# Simons Symposium 2014 — Day 3

The first speaker of the day was Subhash Khot, who discussed his recent work with Madhur Tulsiani and Pratik Worah giving a complete characterization of the approximation resistance of constraint satisfaction problems (CSPs) under Subhash’s Unique Games Conjecture (UGC).

Suppose we are given a 3SAT formula $\varphi$, and are promised the existence of an assignment $x^*$ such that $x^*$ satisfies > 99% of the clauses in $\varphi$. Our goal is to efficiently find an assignment $x$ that satisfies as many clauses as possible. Certainly a uniformly random assignment satisfies a 7/8-fraction of the clauses — can we do better?  Johan Håstad’s seminal paper proved that this entirely trivial algorithm (one that doesn’t even look at the input formula $\varphi$!) is in fact the best we can do assuming $\mathsf{P} \ne \mathsf{NP}$. For such CSPs we call the associated predicate $P:\{-1,1\}^k\to\{-1,1\}$ (e.g. $P(x_1,x_2,x_3) = x_1 \vee x_2 \vee x_3$ in the case of Max-3SAT) approximation resistant; since Håstad’s result there has been significant interest in understanding which predicates are approximation resistant, and which ones aren’t.

The work of Austrin and Mossel gave a nice and clean sufficient condition for a predicate to be approximation resistant (also under the UGC): $P:\{-1,1\}^k \to\{-1,1\}$ is approximation resistant if there exists a balanced pairwise independent distribution on $\{-1,1\}^k$ that is supported on $P^{-1}(1)$. In this work Subhash and his coauthors give a complete characterization of approximation resistant predicates.
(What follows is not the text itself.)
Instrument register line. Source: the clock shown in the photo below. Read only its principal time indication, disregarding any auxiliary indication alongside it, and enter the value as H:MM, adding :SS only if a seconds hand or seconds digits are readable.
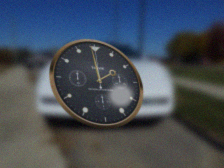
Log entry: 1:59
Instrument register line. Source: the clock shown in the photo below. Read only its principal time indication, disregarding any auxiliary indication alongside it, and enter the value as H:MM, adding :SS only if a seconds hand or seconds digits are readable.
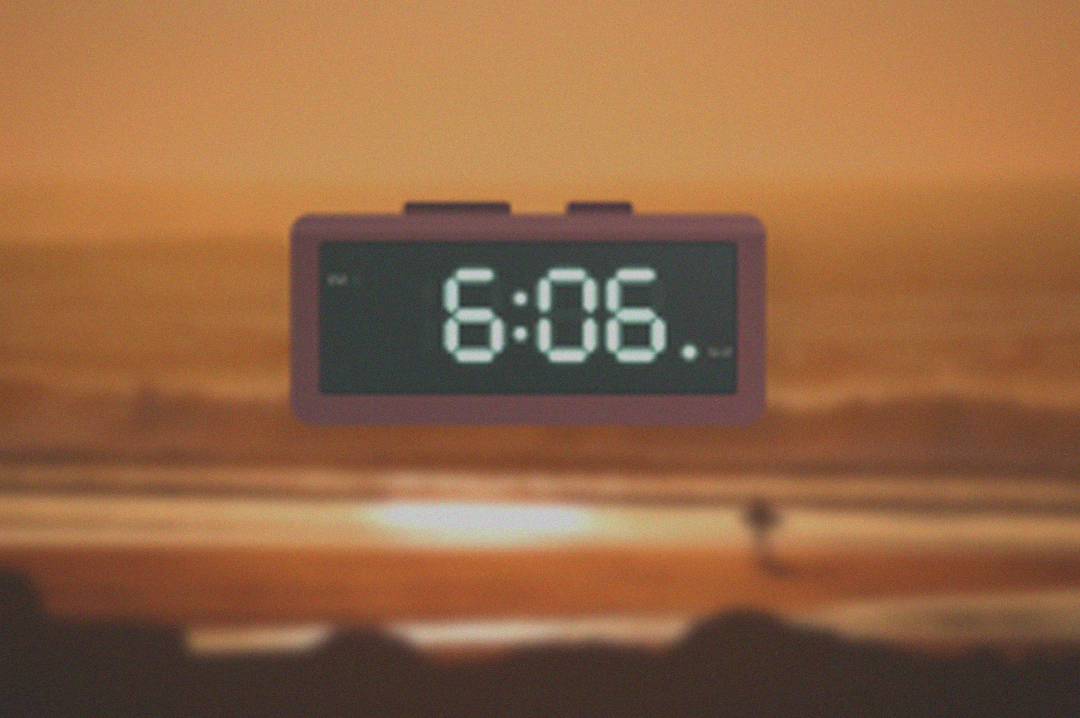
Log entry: 6:06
Given a distribution $\mu$ on $\{-1,1\}^k$, define $\xi(\mu) \in \mathbb{R}^{k+{k\choose 2}}$ to be the vector of first and second moments:

$\xi(\mu)_i = \mathop{\mathbb{E}}_{\boldsymbol{x}\sim \mu}[\boldsymbol{x}_i],\quad \xi(\mu)_{i,j} =\mathop{\mathbb{E}}_{\boldsymbol{x}\sim \mu}[\boldsymbol{x}_i\boldsymbol{x}_{j}],$

and let $\mathcal{C}(P)$ be the convex polytope

$\mathcal{C}(P) := \big\{\xi(\mu)\colon \text{\mu is supported on P^{-1}(1)}\big\}.$

In this notation, Austrin and Mossel’s result can be equivalently stated as saying that $P$ is approximation resistant if $\mathbf{0}\in \mathcal{C}(P)$. The necessary and sufficient condition that Subhash and his coauthors give is stated in terms of the existence of a probability measure $\Lambda$ on $\mathcal{C}(P)$ with certain symmetry properties.
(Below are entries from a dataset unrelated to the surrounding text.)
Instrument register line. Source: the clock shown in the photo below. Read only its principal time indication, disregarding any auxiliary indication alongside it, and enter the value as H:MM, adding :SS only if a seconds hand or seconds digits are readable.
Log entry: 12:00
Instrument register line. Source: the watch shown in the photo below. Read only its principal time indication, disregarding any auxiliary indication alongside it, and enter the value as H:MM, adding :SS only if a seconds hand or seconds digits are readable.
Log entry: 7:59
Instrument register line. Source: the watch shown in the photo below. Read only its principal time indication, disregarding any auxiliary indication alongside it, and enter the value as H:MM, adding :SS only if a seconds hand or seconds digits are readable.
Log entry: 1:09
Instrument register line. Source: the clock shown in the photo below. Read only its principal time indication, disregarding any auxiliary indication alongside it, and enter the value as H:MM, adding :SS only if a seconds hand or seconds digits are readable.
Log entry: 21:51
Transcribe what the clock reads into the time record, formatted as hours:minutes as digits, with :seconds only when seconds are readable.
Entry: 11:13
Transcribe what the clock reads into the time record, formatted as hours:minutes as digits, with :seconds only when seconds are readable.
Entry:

Subhash concluded with a couple of open problems, the first of which is to determine if their characterization is decidable. The second is to find a linear threshold predicate (i.e. a predicate $P$ that can be expressed as $P(x) = \mathrm{sign}(w\cdot x – \theta)$ for some $w\in \mathbb{R}^k$ and $\theta\in \mathbb{R}$) that is approximation resistant, or to prove that all such predicates are approximable (see this paper for more on this problem). Finally, Subhash mentioned that the picture for the stronger notion of approximation resistance on satisfiable instances appears to be completely different. These are CSPs for which we cannot beat a random assignment even when promised the existence of an assignment satisfying all constraints; Max-3SAT is one such CSP whereas Max-3LIN, while approximation resistant, is not approximation resistant on satisfiable instances (since we can simply run Gaussian elimination).
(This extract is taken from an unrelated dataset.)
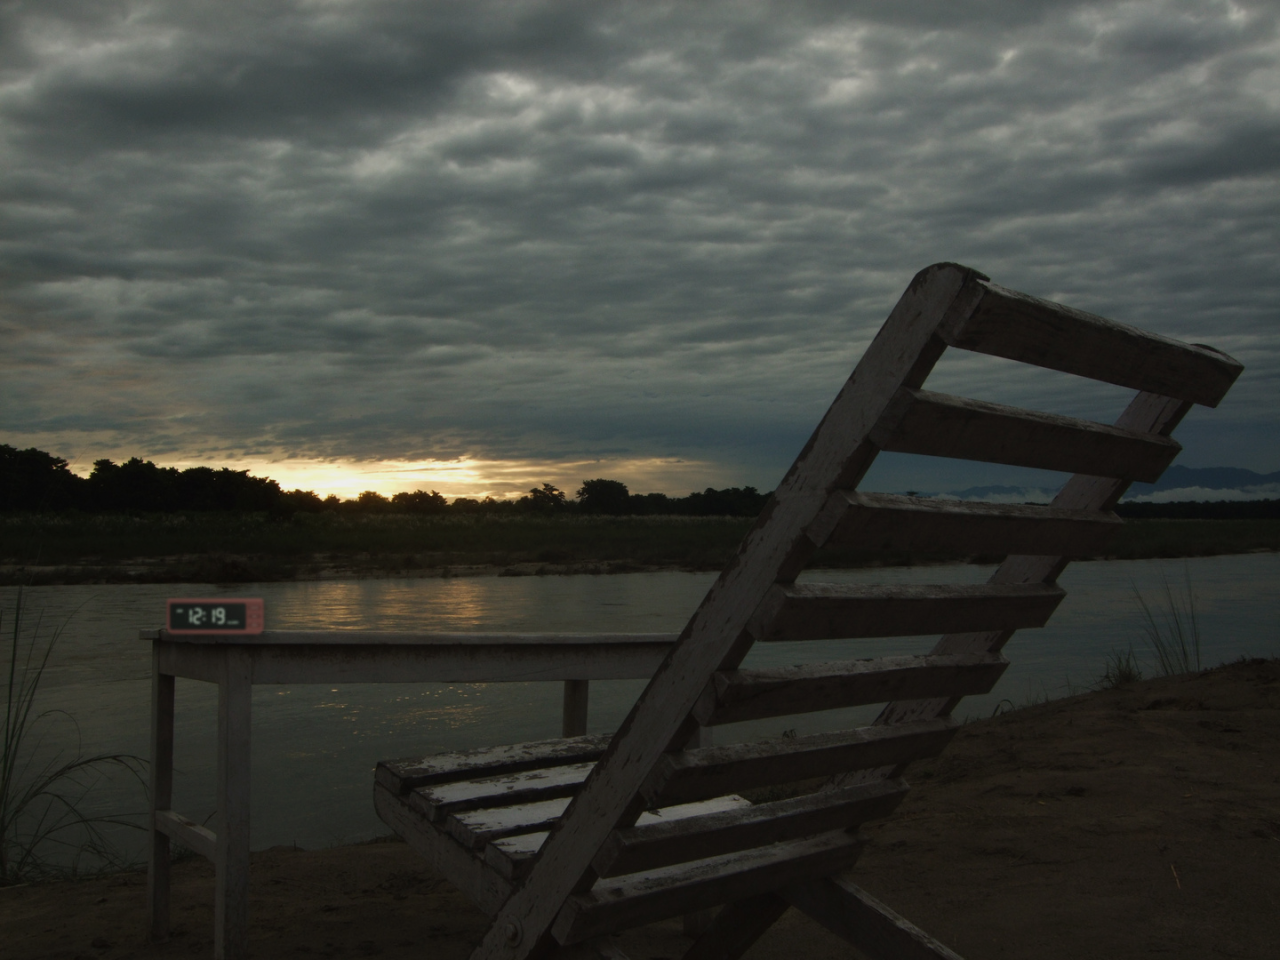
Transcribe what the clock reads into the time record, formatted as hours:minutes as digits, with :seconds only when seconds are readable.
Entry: 12:19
For more details check out Subhash’s TCS+ talk.

The next speaker was Boaz Barak, who spoke about questions and results surrounding the sums-of-squares (SOS) hierarchy, UGC, hypercontractivity, and sparse vectors. For many combinatorial optimization problems where a simple LP/SDP yields a non-trivial performance (e.g. the Goemans-Williamson approximation algorithm for MaxCut), we would naturally like to know if these algorithms be improved by more sophisticated relaxations, or if they represent the best we can hope to do. In many of these cases the gap between the current best algorithm’s performance and the known (NP-)hardness result is closed by the UGC (and indeed this is the case for MaxCut). Boaz points out that the SOS hierarchy represents our best candidate for further improving current algorithms, and as a corollary also our best candidate for refuting the UGC; evidently understanding its power and limitations is of significant importance.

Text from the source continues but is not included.